For years, I kept starting stories that paired these two up. The D&D game that Torin was part of included a human cleric, an elven mage, and a dwarven warrior, and I added Danthres to that mix and started a fantasy novel loosely based on our campaign. It failed miserably, as what makes a good game doesn’t always make good fiction. I tried Danthres and Torin in a bunch of other combos, but they all sucked.
Still, the characters never strayed very far from my head, and when John Ordover invited me to pitch an original novel to him in 2003, I was deep in the throes of my abject love of police procedure. I always loved cop stories, going back to being captivated by Hill Street Blues at the tender age of 12, and by the early days of the new millennium I was practically obsessed.
And it occurred to me that that was how to use Torin and Danthres — make them cops.
Credit to John for the title — I don’t even remember what I was originally calling it, something uninspired like Cliff’s End Castle Guard or some such nonsense, and John said, “Why don’t you call it Dragon Precinct?” It was perfect — it showed both elements of it, the fantasy element and the cop element, in one simple, elegant title.

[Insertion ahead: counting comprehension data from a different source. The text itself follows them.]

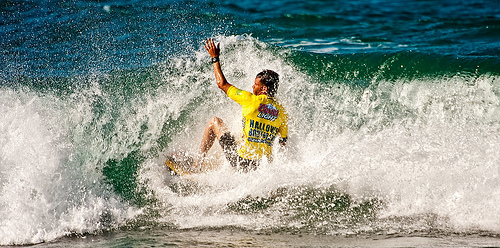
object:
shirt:
[225, 84, 295, 174]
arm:
[211, 57, 238, 104]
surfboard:
[164, 149, 244, 192]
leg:
[199, 116, 233, 161]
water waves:
[1, 35, 499, 241]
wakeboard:
[158, 115, 326, 203]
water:
[342, 54, 457, 210]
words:
[244, 115, 282, 144]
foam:
[370, 72, 481, 192]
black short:
[218, 133, 260, 173]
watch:
[211, 57, 219, 63]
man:
[185, 36, 290, 176]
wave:
[0, 28, 499, 246]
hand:
[203, 38, 220, 56]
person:
[183, 31, 315, 212]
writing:
[248, 103, 280, 146]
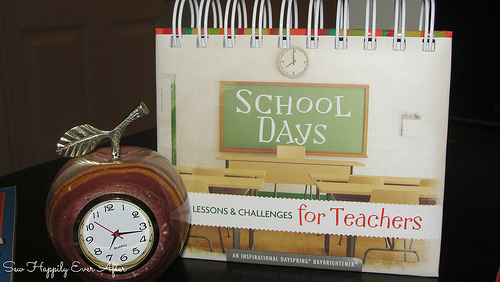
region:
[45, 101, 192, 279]
clock is shaped like an apple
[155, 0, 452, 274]
Daily calendar for teachers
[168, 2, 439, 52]
white binding on daily calendar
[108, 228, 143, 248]
black hands on a desk clock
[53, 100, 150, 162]
gold leaf and stem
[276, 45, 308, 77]
white clock hanging on the wall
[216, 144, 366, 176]
wooden teachers desk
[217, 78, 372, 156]
green chalk board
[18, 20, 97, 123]
paneling on the wall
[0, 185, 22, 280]
corner of blue book on desk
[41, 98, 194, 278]
an apple shaped clock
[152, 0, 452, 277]
a small spiral bound book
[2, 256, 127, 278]
white cursive lettering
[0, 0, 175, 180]
a light colored wooden door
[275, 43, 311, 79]
a picture of a clock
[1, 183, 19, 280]
the corner of a book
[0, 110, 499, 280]
a black table top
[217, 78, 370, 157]
a green chalkboard with writing on it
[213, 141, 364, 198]
a tan desk and chair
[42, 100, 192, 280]
a fancy decorative clock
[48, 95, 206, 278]
an apple clock to keep up with the time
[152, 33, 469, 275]
a planner for teachers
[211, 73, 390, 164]
a chalk board that says school days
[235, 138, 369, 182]
desk where the teacher sits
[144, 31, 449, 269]
lessons and challenges book for the teacher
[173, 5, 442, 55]
wire bindings for the planner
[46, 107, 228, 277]
a red clock in the shape of an apple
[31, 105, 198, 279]
clock on a desk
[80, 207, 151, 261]
face on the clock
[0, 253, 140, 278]
branding on the image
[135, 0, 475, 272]
binder book with material inside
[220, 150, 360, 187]
desk in the image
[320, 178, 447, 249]
desk and chairs in image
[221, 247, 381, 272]
details of the book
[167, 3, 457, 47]
rings holding contents together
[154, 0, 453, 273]
one spiraled rectangular shaped book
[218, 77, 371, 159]
little white lettered SCHOOL DAYS sign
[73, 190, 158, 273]
one round white clock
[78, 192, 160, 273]
white clock with black numbers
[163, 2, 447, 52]
large white metal spirals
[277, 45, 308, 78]
picture of round white clock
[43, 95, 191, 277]
ceramic apple clock with green metal stem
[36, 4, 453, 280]
little clock next to book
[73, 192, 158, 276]
round clock reading 7:17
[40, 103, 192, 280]
an apple with a clock on it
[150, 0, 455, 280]
a spiral bound book for teachers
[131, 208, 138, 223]
a number on the clock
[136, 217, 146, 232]
a number on the clock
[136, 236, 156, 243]
a number on the clock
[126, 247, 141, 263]
a number on the clock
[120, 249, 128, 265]
a number on the clock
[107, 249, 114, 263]
a number on the clock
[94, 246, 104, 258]
a number on the clock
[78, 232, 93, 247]
a number on the clock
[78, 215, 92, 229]
a number on the clock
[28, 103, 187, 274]
clock on table top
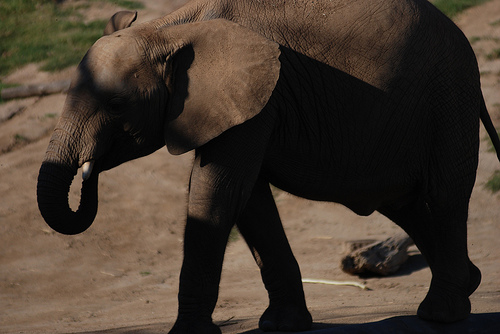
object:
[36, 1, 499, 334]
elephant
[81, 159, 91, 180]
tusk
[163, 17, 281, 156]
ear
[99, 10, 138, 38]
ear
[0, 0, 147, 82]
grass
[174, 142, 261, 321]
legs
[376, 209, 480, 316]
legs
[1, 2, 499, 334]
ground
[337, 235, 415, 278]
rock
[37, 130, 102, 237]
trunk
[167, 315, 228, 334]
feet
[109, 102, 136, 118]
eye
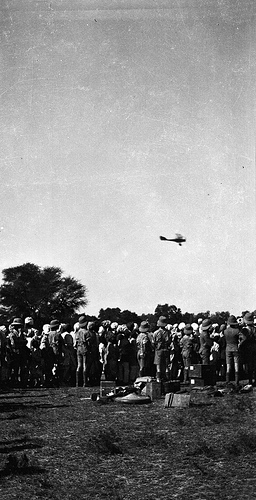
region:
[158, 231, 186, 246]
Small airplane in the sky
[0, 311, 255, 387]
Crowd of people watching an airplane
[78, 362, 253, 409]
Pile of boxes and bags on ground behind crowd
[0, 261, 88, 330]
Large leafy tree showing above heads of people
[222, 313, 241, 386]
Person standing with back to camera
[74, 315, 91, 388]
Person wearing short pants with boots or tall socks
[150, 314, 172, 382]
Person wearing shorts with suspenders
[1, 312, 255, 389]
Spectators, many wearing wide-brimmed hats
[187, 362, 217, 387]
Two square boxes with white labels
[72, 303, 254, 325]
Tops of trees showing visible over heads of spectators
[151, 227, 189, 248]
Airplane in the sky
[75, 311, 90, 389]
person in the crowd watching the airplane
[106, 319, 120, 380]
person in the crowd watching the airplane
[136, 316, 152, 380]
person in the crowd watching the airplane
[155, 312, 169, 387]
person in the crowd watching the airplane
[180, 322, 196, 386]
person in the crowd watching the airplane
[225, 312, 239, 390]
person in the crowd watching the airplane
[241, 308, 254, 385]
person in the crowd watching the airplane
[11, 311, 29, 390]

I had already plotted out the book and written a good chunk of it when John made that suggestion, so it was only after that that I retrofitted the five-precinct structure into Cliff’s End. This also gave me five handy book titles, and I thought having more precincts was just going to be considered hubris…..
Then the original SF/fantasy line that Dragon Precinct was part of was discontinued. The novel had decent sales, nothing that blew the doors off, but not a flop by any stretch, either. Still, when Pocket started up doing non tie-in stuff again years later, they passed on doing a sequel. Their fantasy focus was more of the urban variety than the high variety, and the Precinct books didn’t fit the bill.
Then in 2011, Neal Levin of Dark Quest Books offered to take on the series, and I wrote Unicorn Precinct, then I got the rights back to Dragon, so DQ reissued that in trade, and then Goblin Precinct, and now a deal to do audio books of the novels, and I’m also talking with someone else about something else related to the novels (specifics deliberately vague until and unless something real happens beyond talking about it).
This is why you need to be patient. Sometimes it takes a while for stuff to happen. And then stuff happens all at once. And sometimes stuff never happens. It’s a crapshoot, but instant gratification should never be expected.